Beklentiler ve partiler
Seçim sonuçlarını her zaman partilerin performansları belirlemez. Bazen bir partiye yüklenen misyon, diğer partilerin konumu, duruşu seçimlerin sonucunu tayin eder.
AK parti iki dönem açık ara seçimlerin galibi oldu. Hem genel, hem mahalli seçimlerde rakiplerine fark attı.
Alınan sonuçlarla ilgili bir çok analiz yapıldı. Seçim döneminde olmadığımız için bu tahlilleri yeniden tekrara gerek yok. Ama AKP'yi iktidara taşıyan en önemli etken diğer partilerin durumuydu. Yıpranmış, eskimiş yüzler,bilineni tekrar eden programlar, yeni ufuklar vaat etmeyen hantallaşmış, bürokratlaşmış kadrolar, bu partilerden umut kesilmesine, Ak partinin umut olmasına vesile oldu. Millet diğerlerine bakarak AK partiye oy verdi.
2002 seçimlerinin üzerinden 7 yıl geçti. Diğer partilerin AKP'yi öne geçiren duruşu hala devam ediyor. Diğerleri hala statükonun temsilcisi, AK parti ise yeniliğin, farklılığın temsilcisi olarak görülüyor. AK parti toplum nezdinde geleceği temsil ederken diğerleri geçmişi sembolize ediyor; geçmişin kavgacı, statükocu,düşmanlık üreten siyasetini…
Bunda, kendini yenilemeyen,dünyayı okuyamayan bürokratlaşmış lider ve kadroların büyük payı var.
AKP yanlış veya doğru yeni şeyler söylüyor.
Ötekiler ise eski söylediklerini tekrarlayıp duruyorlar.
Son yıllarda Türkiye’de önemli gelişmeler yaşandı. Cumhuriyet tarihinin en önemli örgüt operasyonu yapıldı. Ergenekon terör örgütü deşifre edilerek, dokunulmaz sanılan bir çok insana dokunuldu. Darbe planlayan generaller korkudan pusmuş bir halde yargı önüne çıkarıldılar. Demokrasiyi, sivil yönetimi tahkim etmek için adımlar atıldı. Yargıya darbecilerin fetvacısı olmaktan kurtaracak neşter vuruldu.Cumhuriyet döneminin bir çok ilk’leri bu dönemde icra edildi.
Yeni dönemde darbecilere küçük vuruşlar yapılırken, hükümete destek olması gereken partiler ya suskunluğu, ya da el altından darbecileri desteklemeyi tercih ettiler. Toplumun ihtiyaçlarını, eğilimlerini göremediler. Eski hal’in muhal olduğunu anlayamadılar. Duruşlarını belirlerken –eskiden- durdukları yerde durmanın zamanın dışına düşmek olduğunu idrak edemediler.

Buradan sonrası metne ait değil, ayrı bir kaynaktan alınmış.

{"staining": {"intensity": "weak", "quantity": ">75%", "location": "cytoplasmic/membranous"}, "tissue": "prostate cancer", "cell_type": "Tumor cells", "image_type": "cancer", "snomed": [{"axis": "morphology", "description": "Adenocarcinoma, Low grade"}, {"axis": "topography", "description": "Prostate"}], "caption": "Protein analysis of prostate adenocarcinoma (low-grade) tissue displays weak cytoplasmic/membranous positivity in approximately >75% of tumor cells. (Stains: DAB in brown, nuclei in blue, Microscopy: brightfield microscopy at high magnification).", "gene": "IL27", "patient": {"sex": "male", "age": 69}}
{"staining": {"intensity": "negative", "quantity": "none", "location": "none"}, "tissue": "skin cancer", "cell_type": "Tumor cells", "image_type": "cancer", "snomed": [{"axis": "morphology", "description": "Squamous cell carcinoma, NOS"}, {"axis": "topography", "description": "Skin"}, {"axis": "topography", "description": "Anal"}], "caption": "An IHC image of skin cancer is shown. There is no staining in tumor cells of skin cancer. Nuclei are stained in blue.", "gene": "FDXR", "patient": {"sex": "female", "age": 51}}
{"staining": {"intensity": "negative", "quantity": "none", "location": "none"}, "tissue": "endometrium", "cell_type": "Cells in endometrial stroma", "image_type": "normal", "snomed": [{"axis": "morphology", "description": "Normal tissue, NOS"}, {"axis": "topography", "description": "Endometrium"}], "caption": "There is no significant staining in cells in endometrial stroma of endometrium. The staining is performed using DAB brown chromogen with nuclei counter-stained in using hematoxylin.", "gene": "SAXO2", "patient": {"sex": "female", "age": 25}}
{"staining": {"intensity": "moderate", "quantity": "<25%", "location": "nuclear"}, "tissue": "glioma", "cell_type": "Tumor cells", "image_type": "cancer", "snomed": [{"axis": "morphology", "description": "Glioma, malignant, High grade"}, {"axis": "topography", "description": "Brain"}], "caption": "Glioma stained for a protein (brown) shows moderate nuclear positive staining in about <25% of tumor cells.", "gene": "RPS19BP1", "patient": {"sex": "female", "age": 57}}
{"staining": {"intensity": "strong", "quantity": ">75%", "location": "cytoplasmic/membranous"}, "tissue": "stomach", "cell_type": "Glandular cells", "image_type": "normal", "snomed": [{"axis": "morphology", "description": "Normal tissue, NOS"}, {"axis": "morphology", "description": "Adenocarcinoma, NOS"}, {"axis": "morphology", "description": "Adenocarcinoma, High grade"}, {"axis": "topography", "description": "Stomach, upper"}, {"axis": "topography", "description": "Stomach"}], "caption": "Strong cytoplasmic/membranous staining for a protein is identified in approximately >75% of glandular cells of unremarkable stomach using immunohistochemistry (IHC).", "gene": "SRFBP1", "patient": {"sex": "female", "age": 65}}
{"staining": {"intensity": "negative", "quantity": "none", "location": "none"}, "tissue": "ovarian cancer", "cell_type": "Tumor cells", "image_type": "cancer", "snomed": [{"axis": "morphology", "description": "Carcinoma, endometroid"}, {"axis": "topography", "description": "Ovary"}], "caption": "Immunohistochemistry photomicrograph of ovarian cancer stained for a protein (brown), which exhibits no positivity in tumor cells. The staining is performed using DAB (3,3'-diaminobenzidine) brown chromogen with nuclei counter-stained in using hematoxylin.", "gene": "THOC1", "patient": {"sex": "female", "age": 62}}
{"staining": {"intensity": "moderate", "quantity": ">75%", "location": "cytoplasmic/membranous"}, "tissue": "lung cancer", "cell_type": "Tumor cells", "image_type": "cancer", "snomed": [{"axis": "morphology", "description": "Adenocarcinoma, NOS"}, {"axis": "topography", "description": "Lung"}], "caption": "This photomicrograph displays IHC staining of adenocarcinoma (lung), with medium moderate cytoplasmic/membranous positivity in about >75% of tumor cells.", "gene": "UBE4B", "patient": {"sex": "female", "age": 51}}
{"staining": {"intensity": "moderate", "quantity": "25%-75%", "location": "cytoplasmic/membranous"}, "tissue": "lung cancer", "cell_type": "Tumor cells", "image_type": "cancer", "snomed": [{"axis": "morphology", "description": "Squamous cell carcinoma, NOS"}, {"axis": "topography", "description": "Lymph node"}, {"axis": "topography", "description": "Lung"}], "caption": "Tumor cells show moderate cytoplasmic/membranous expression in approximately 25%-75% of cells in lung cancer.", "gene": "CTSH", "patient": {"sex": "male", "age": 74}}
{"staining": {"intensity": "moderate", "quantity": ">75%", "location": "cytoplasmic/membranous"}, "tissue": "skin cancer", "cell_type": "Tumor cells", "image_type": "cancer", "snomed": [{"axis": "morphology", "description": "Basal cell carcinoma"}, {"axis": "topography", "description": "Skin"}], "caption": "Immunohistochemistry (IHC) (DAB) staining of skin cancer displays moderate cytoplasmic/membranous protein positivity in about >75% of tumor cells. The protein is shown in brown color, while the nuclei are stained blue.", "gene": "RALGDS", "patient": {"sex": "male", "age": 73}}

Yeni bir seçimde, toplum,–eski çizgisini sürdüren- bir çok parti ile yeni duruma göre siyaset yapan tek bir parti(AKP) arasında seçim yapacaktır. Demokrasiyi, özgürlüğü yeniliği temsil eden bir parti ile statükoyu, askeri vesayete boyun eğmeyi, derin çevrelerle al takke ver külah etmeyi siyaset sanan diğer partilerle.
Bunun böyle olmasının sebebi son olaylar karşısında partilerin aldığı pozisyondur. Ergenekon’un avukatı olduğunu söyleyen bir parti lideri ile demokrasiyi geliştirmek, askeri vesayete son vermek ne kadar mümkünse, her gün ortaya çıkan andıçlar, eylem planları, darbe çeteleri karşısında suskunluğunu koruyan bir liderle de eşiğinde olduğumuz yeni dünya’nın aktörü olmak o kadar mümkündür. İktidarın yıpratıcılığına rağmen öteki parti ve liderlerin tutumu AKP'yi alanında tek ve rakipsiz bırakarak bir dönem daha iktidara doğru götürüyor. Siyasi şartlar bu şekilde devam ederse, toplum bir defa daha, partilerden ziyade, demokrasi ile statüko arasında tercih yapacak, hiç şüphesiz adam gibi bir demokrasiye ulaşma ideali galip gelecektir. AK parti dışındaki partiler, hala halkın beklentilerine cevap verecek yerde durmuyorlar.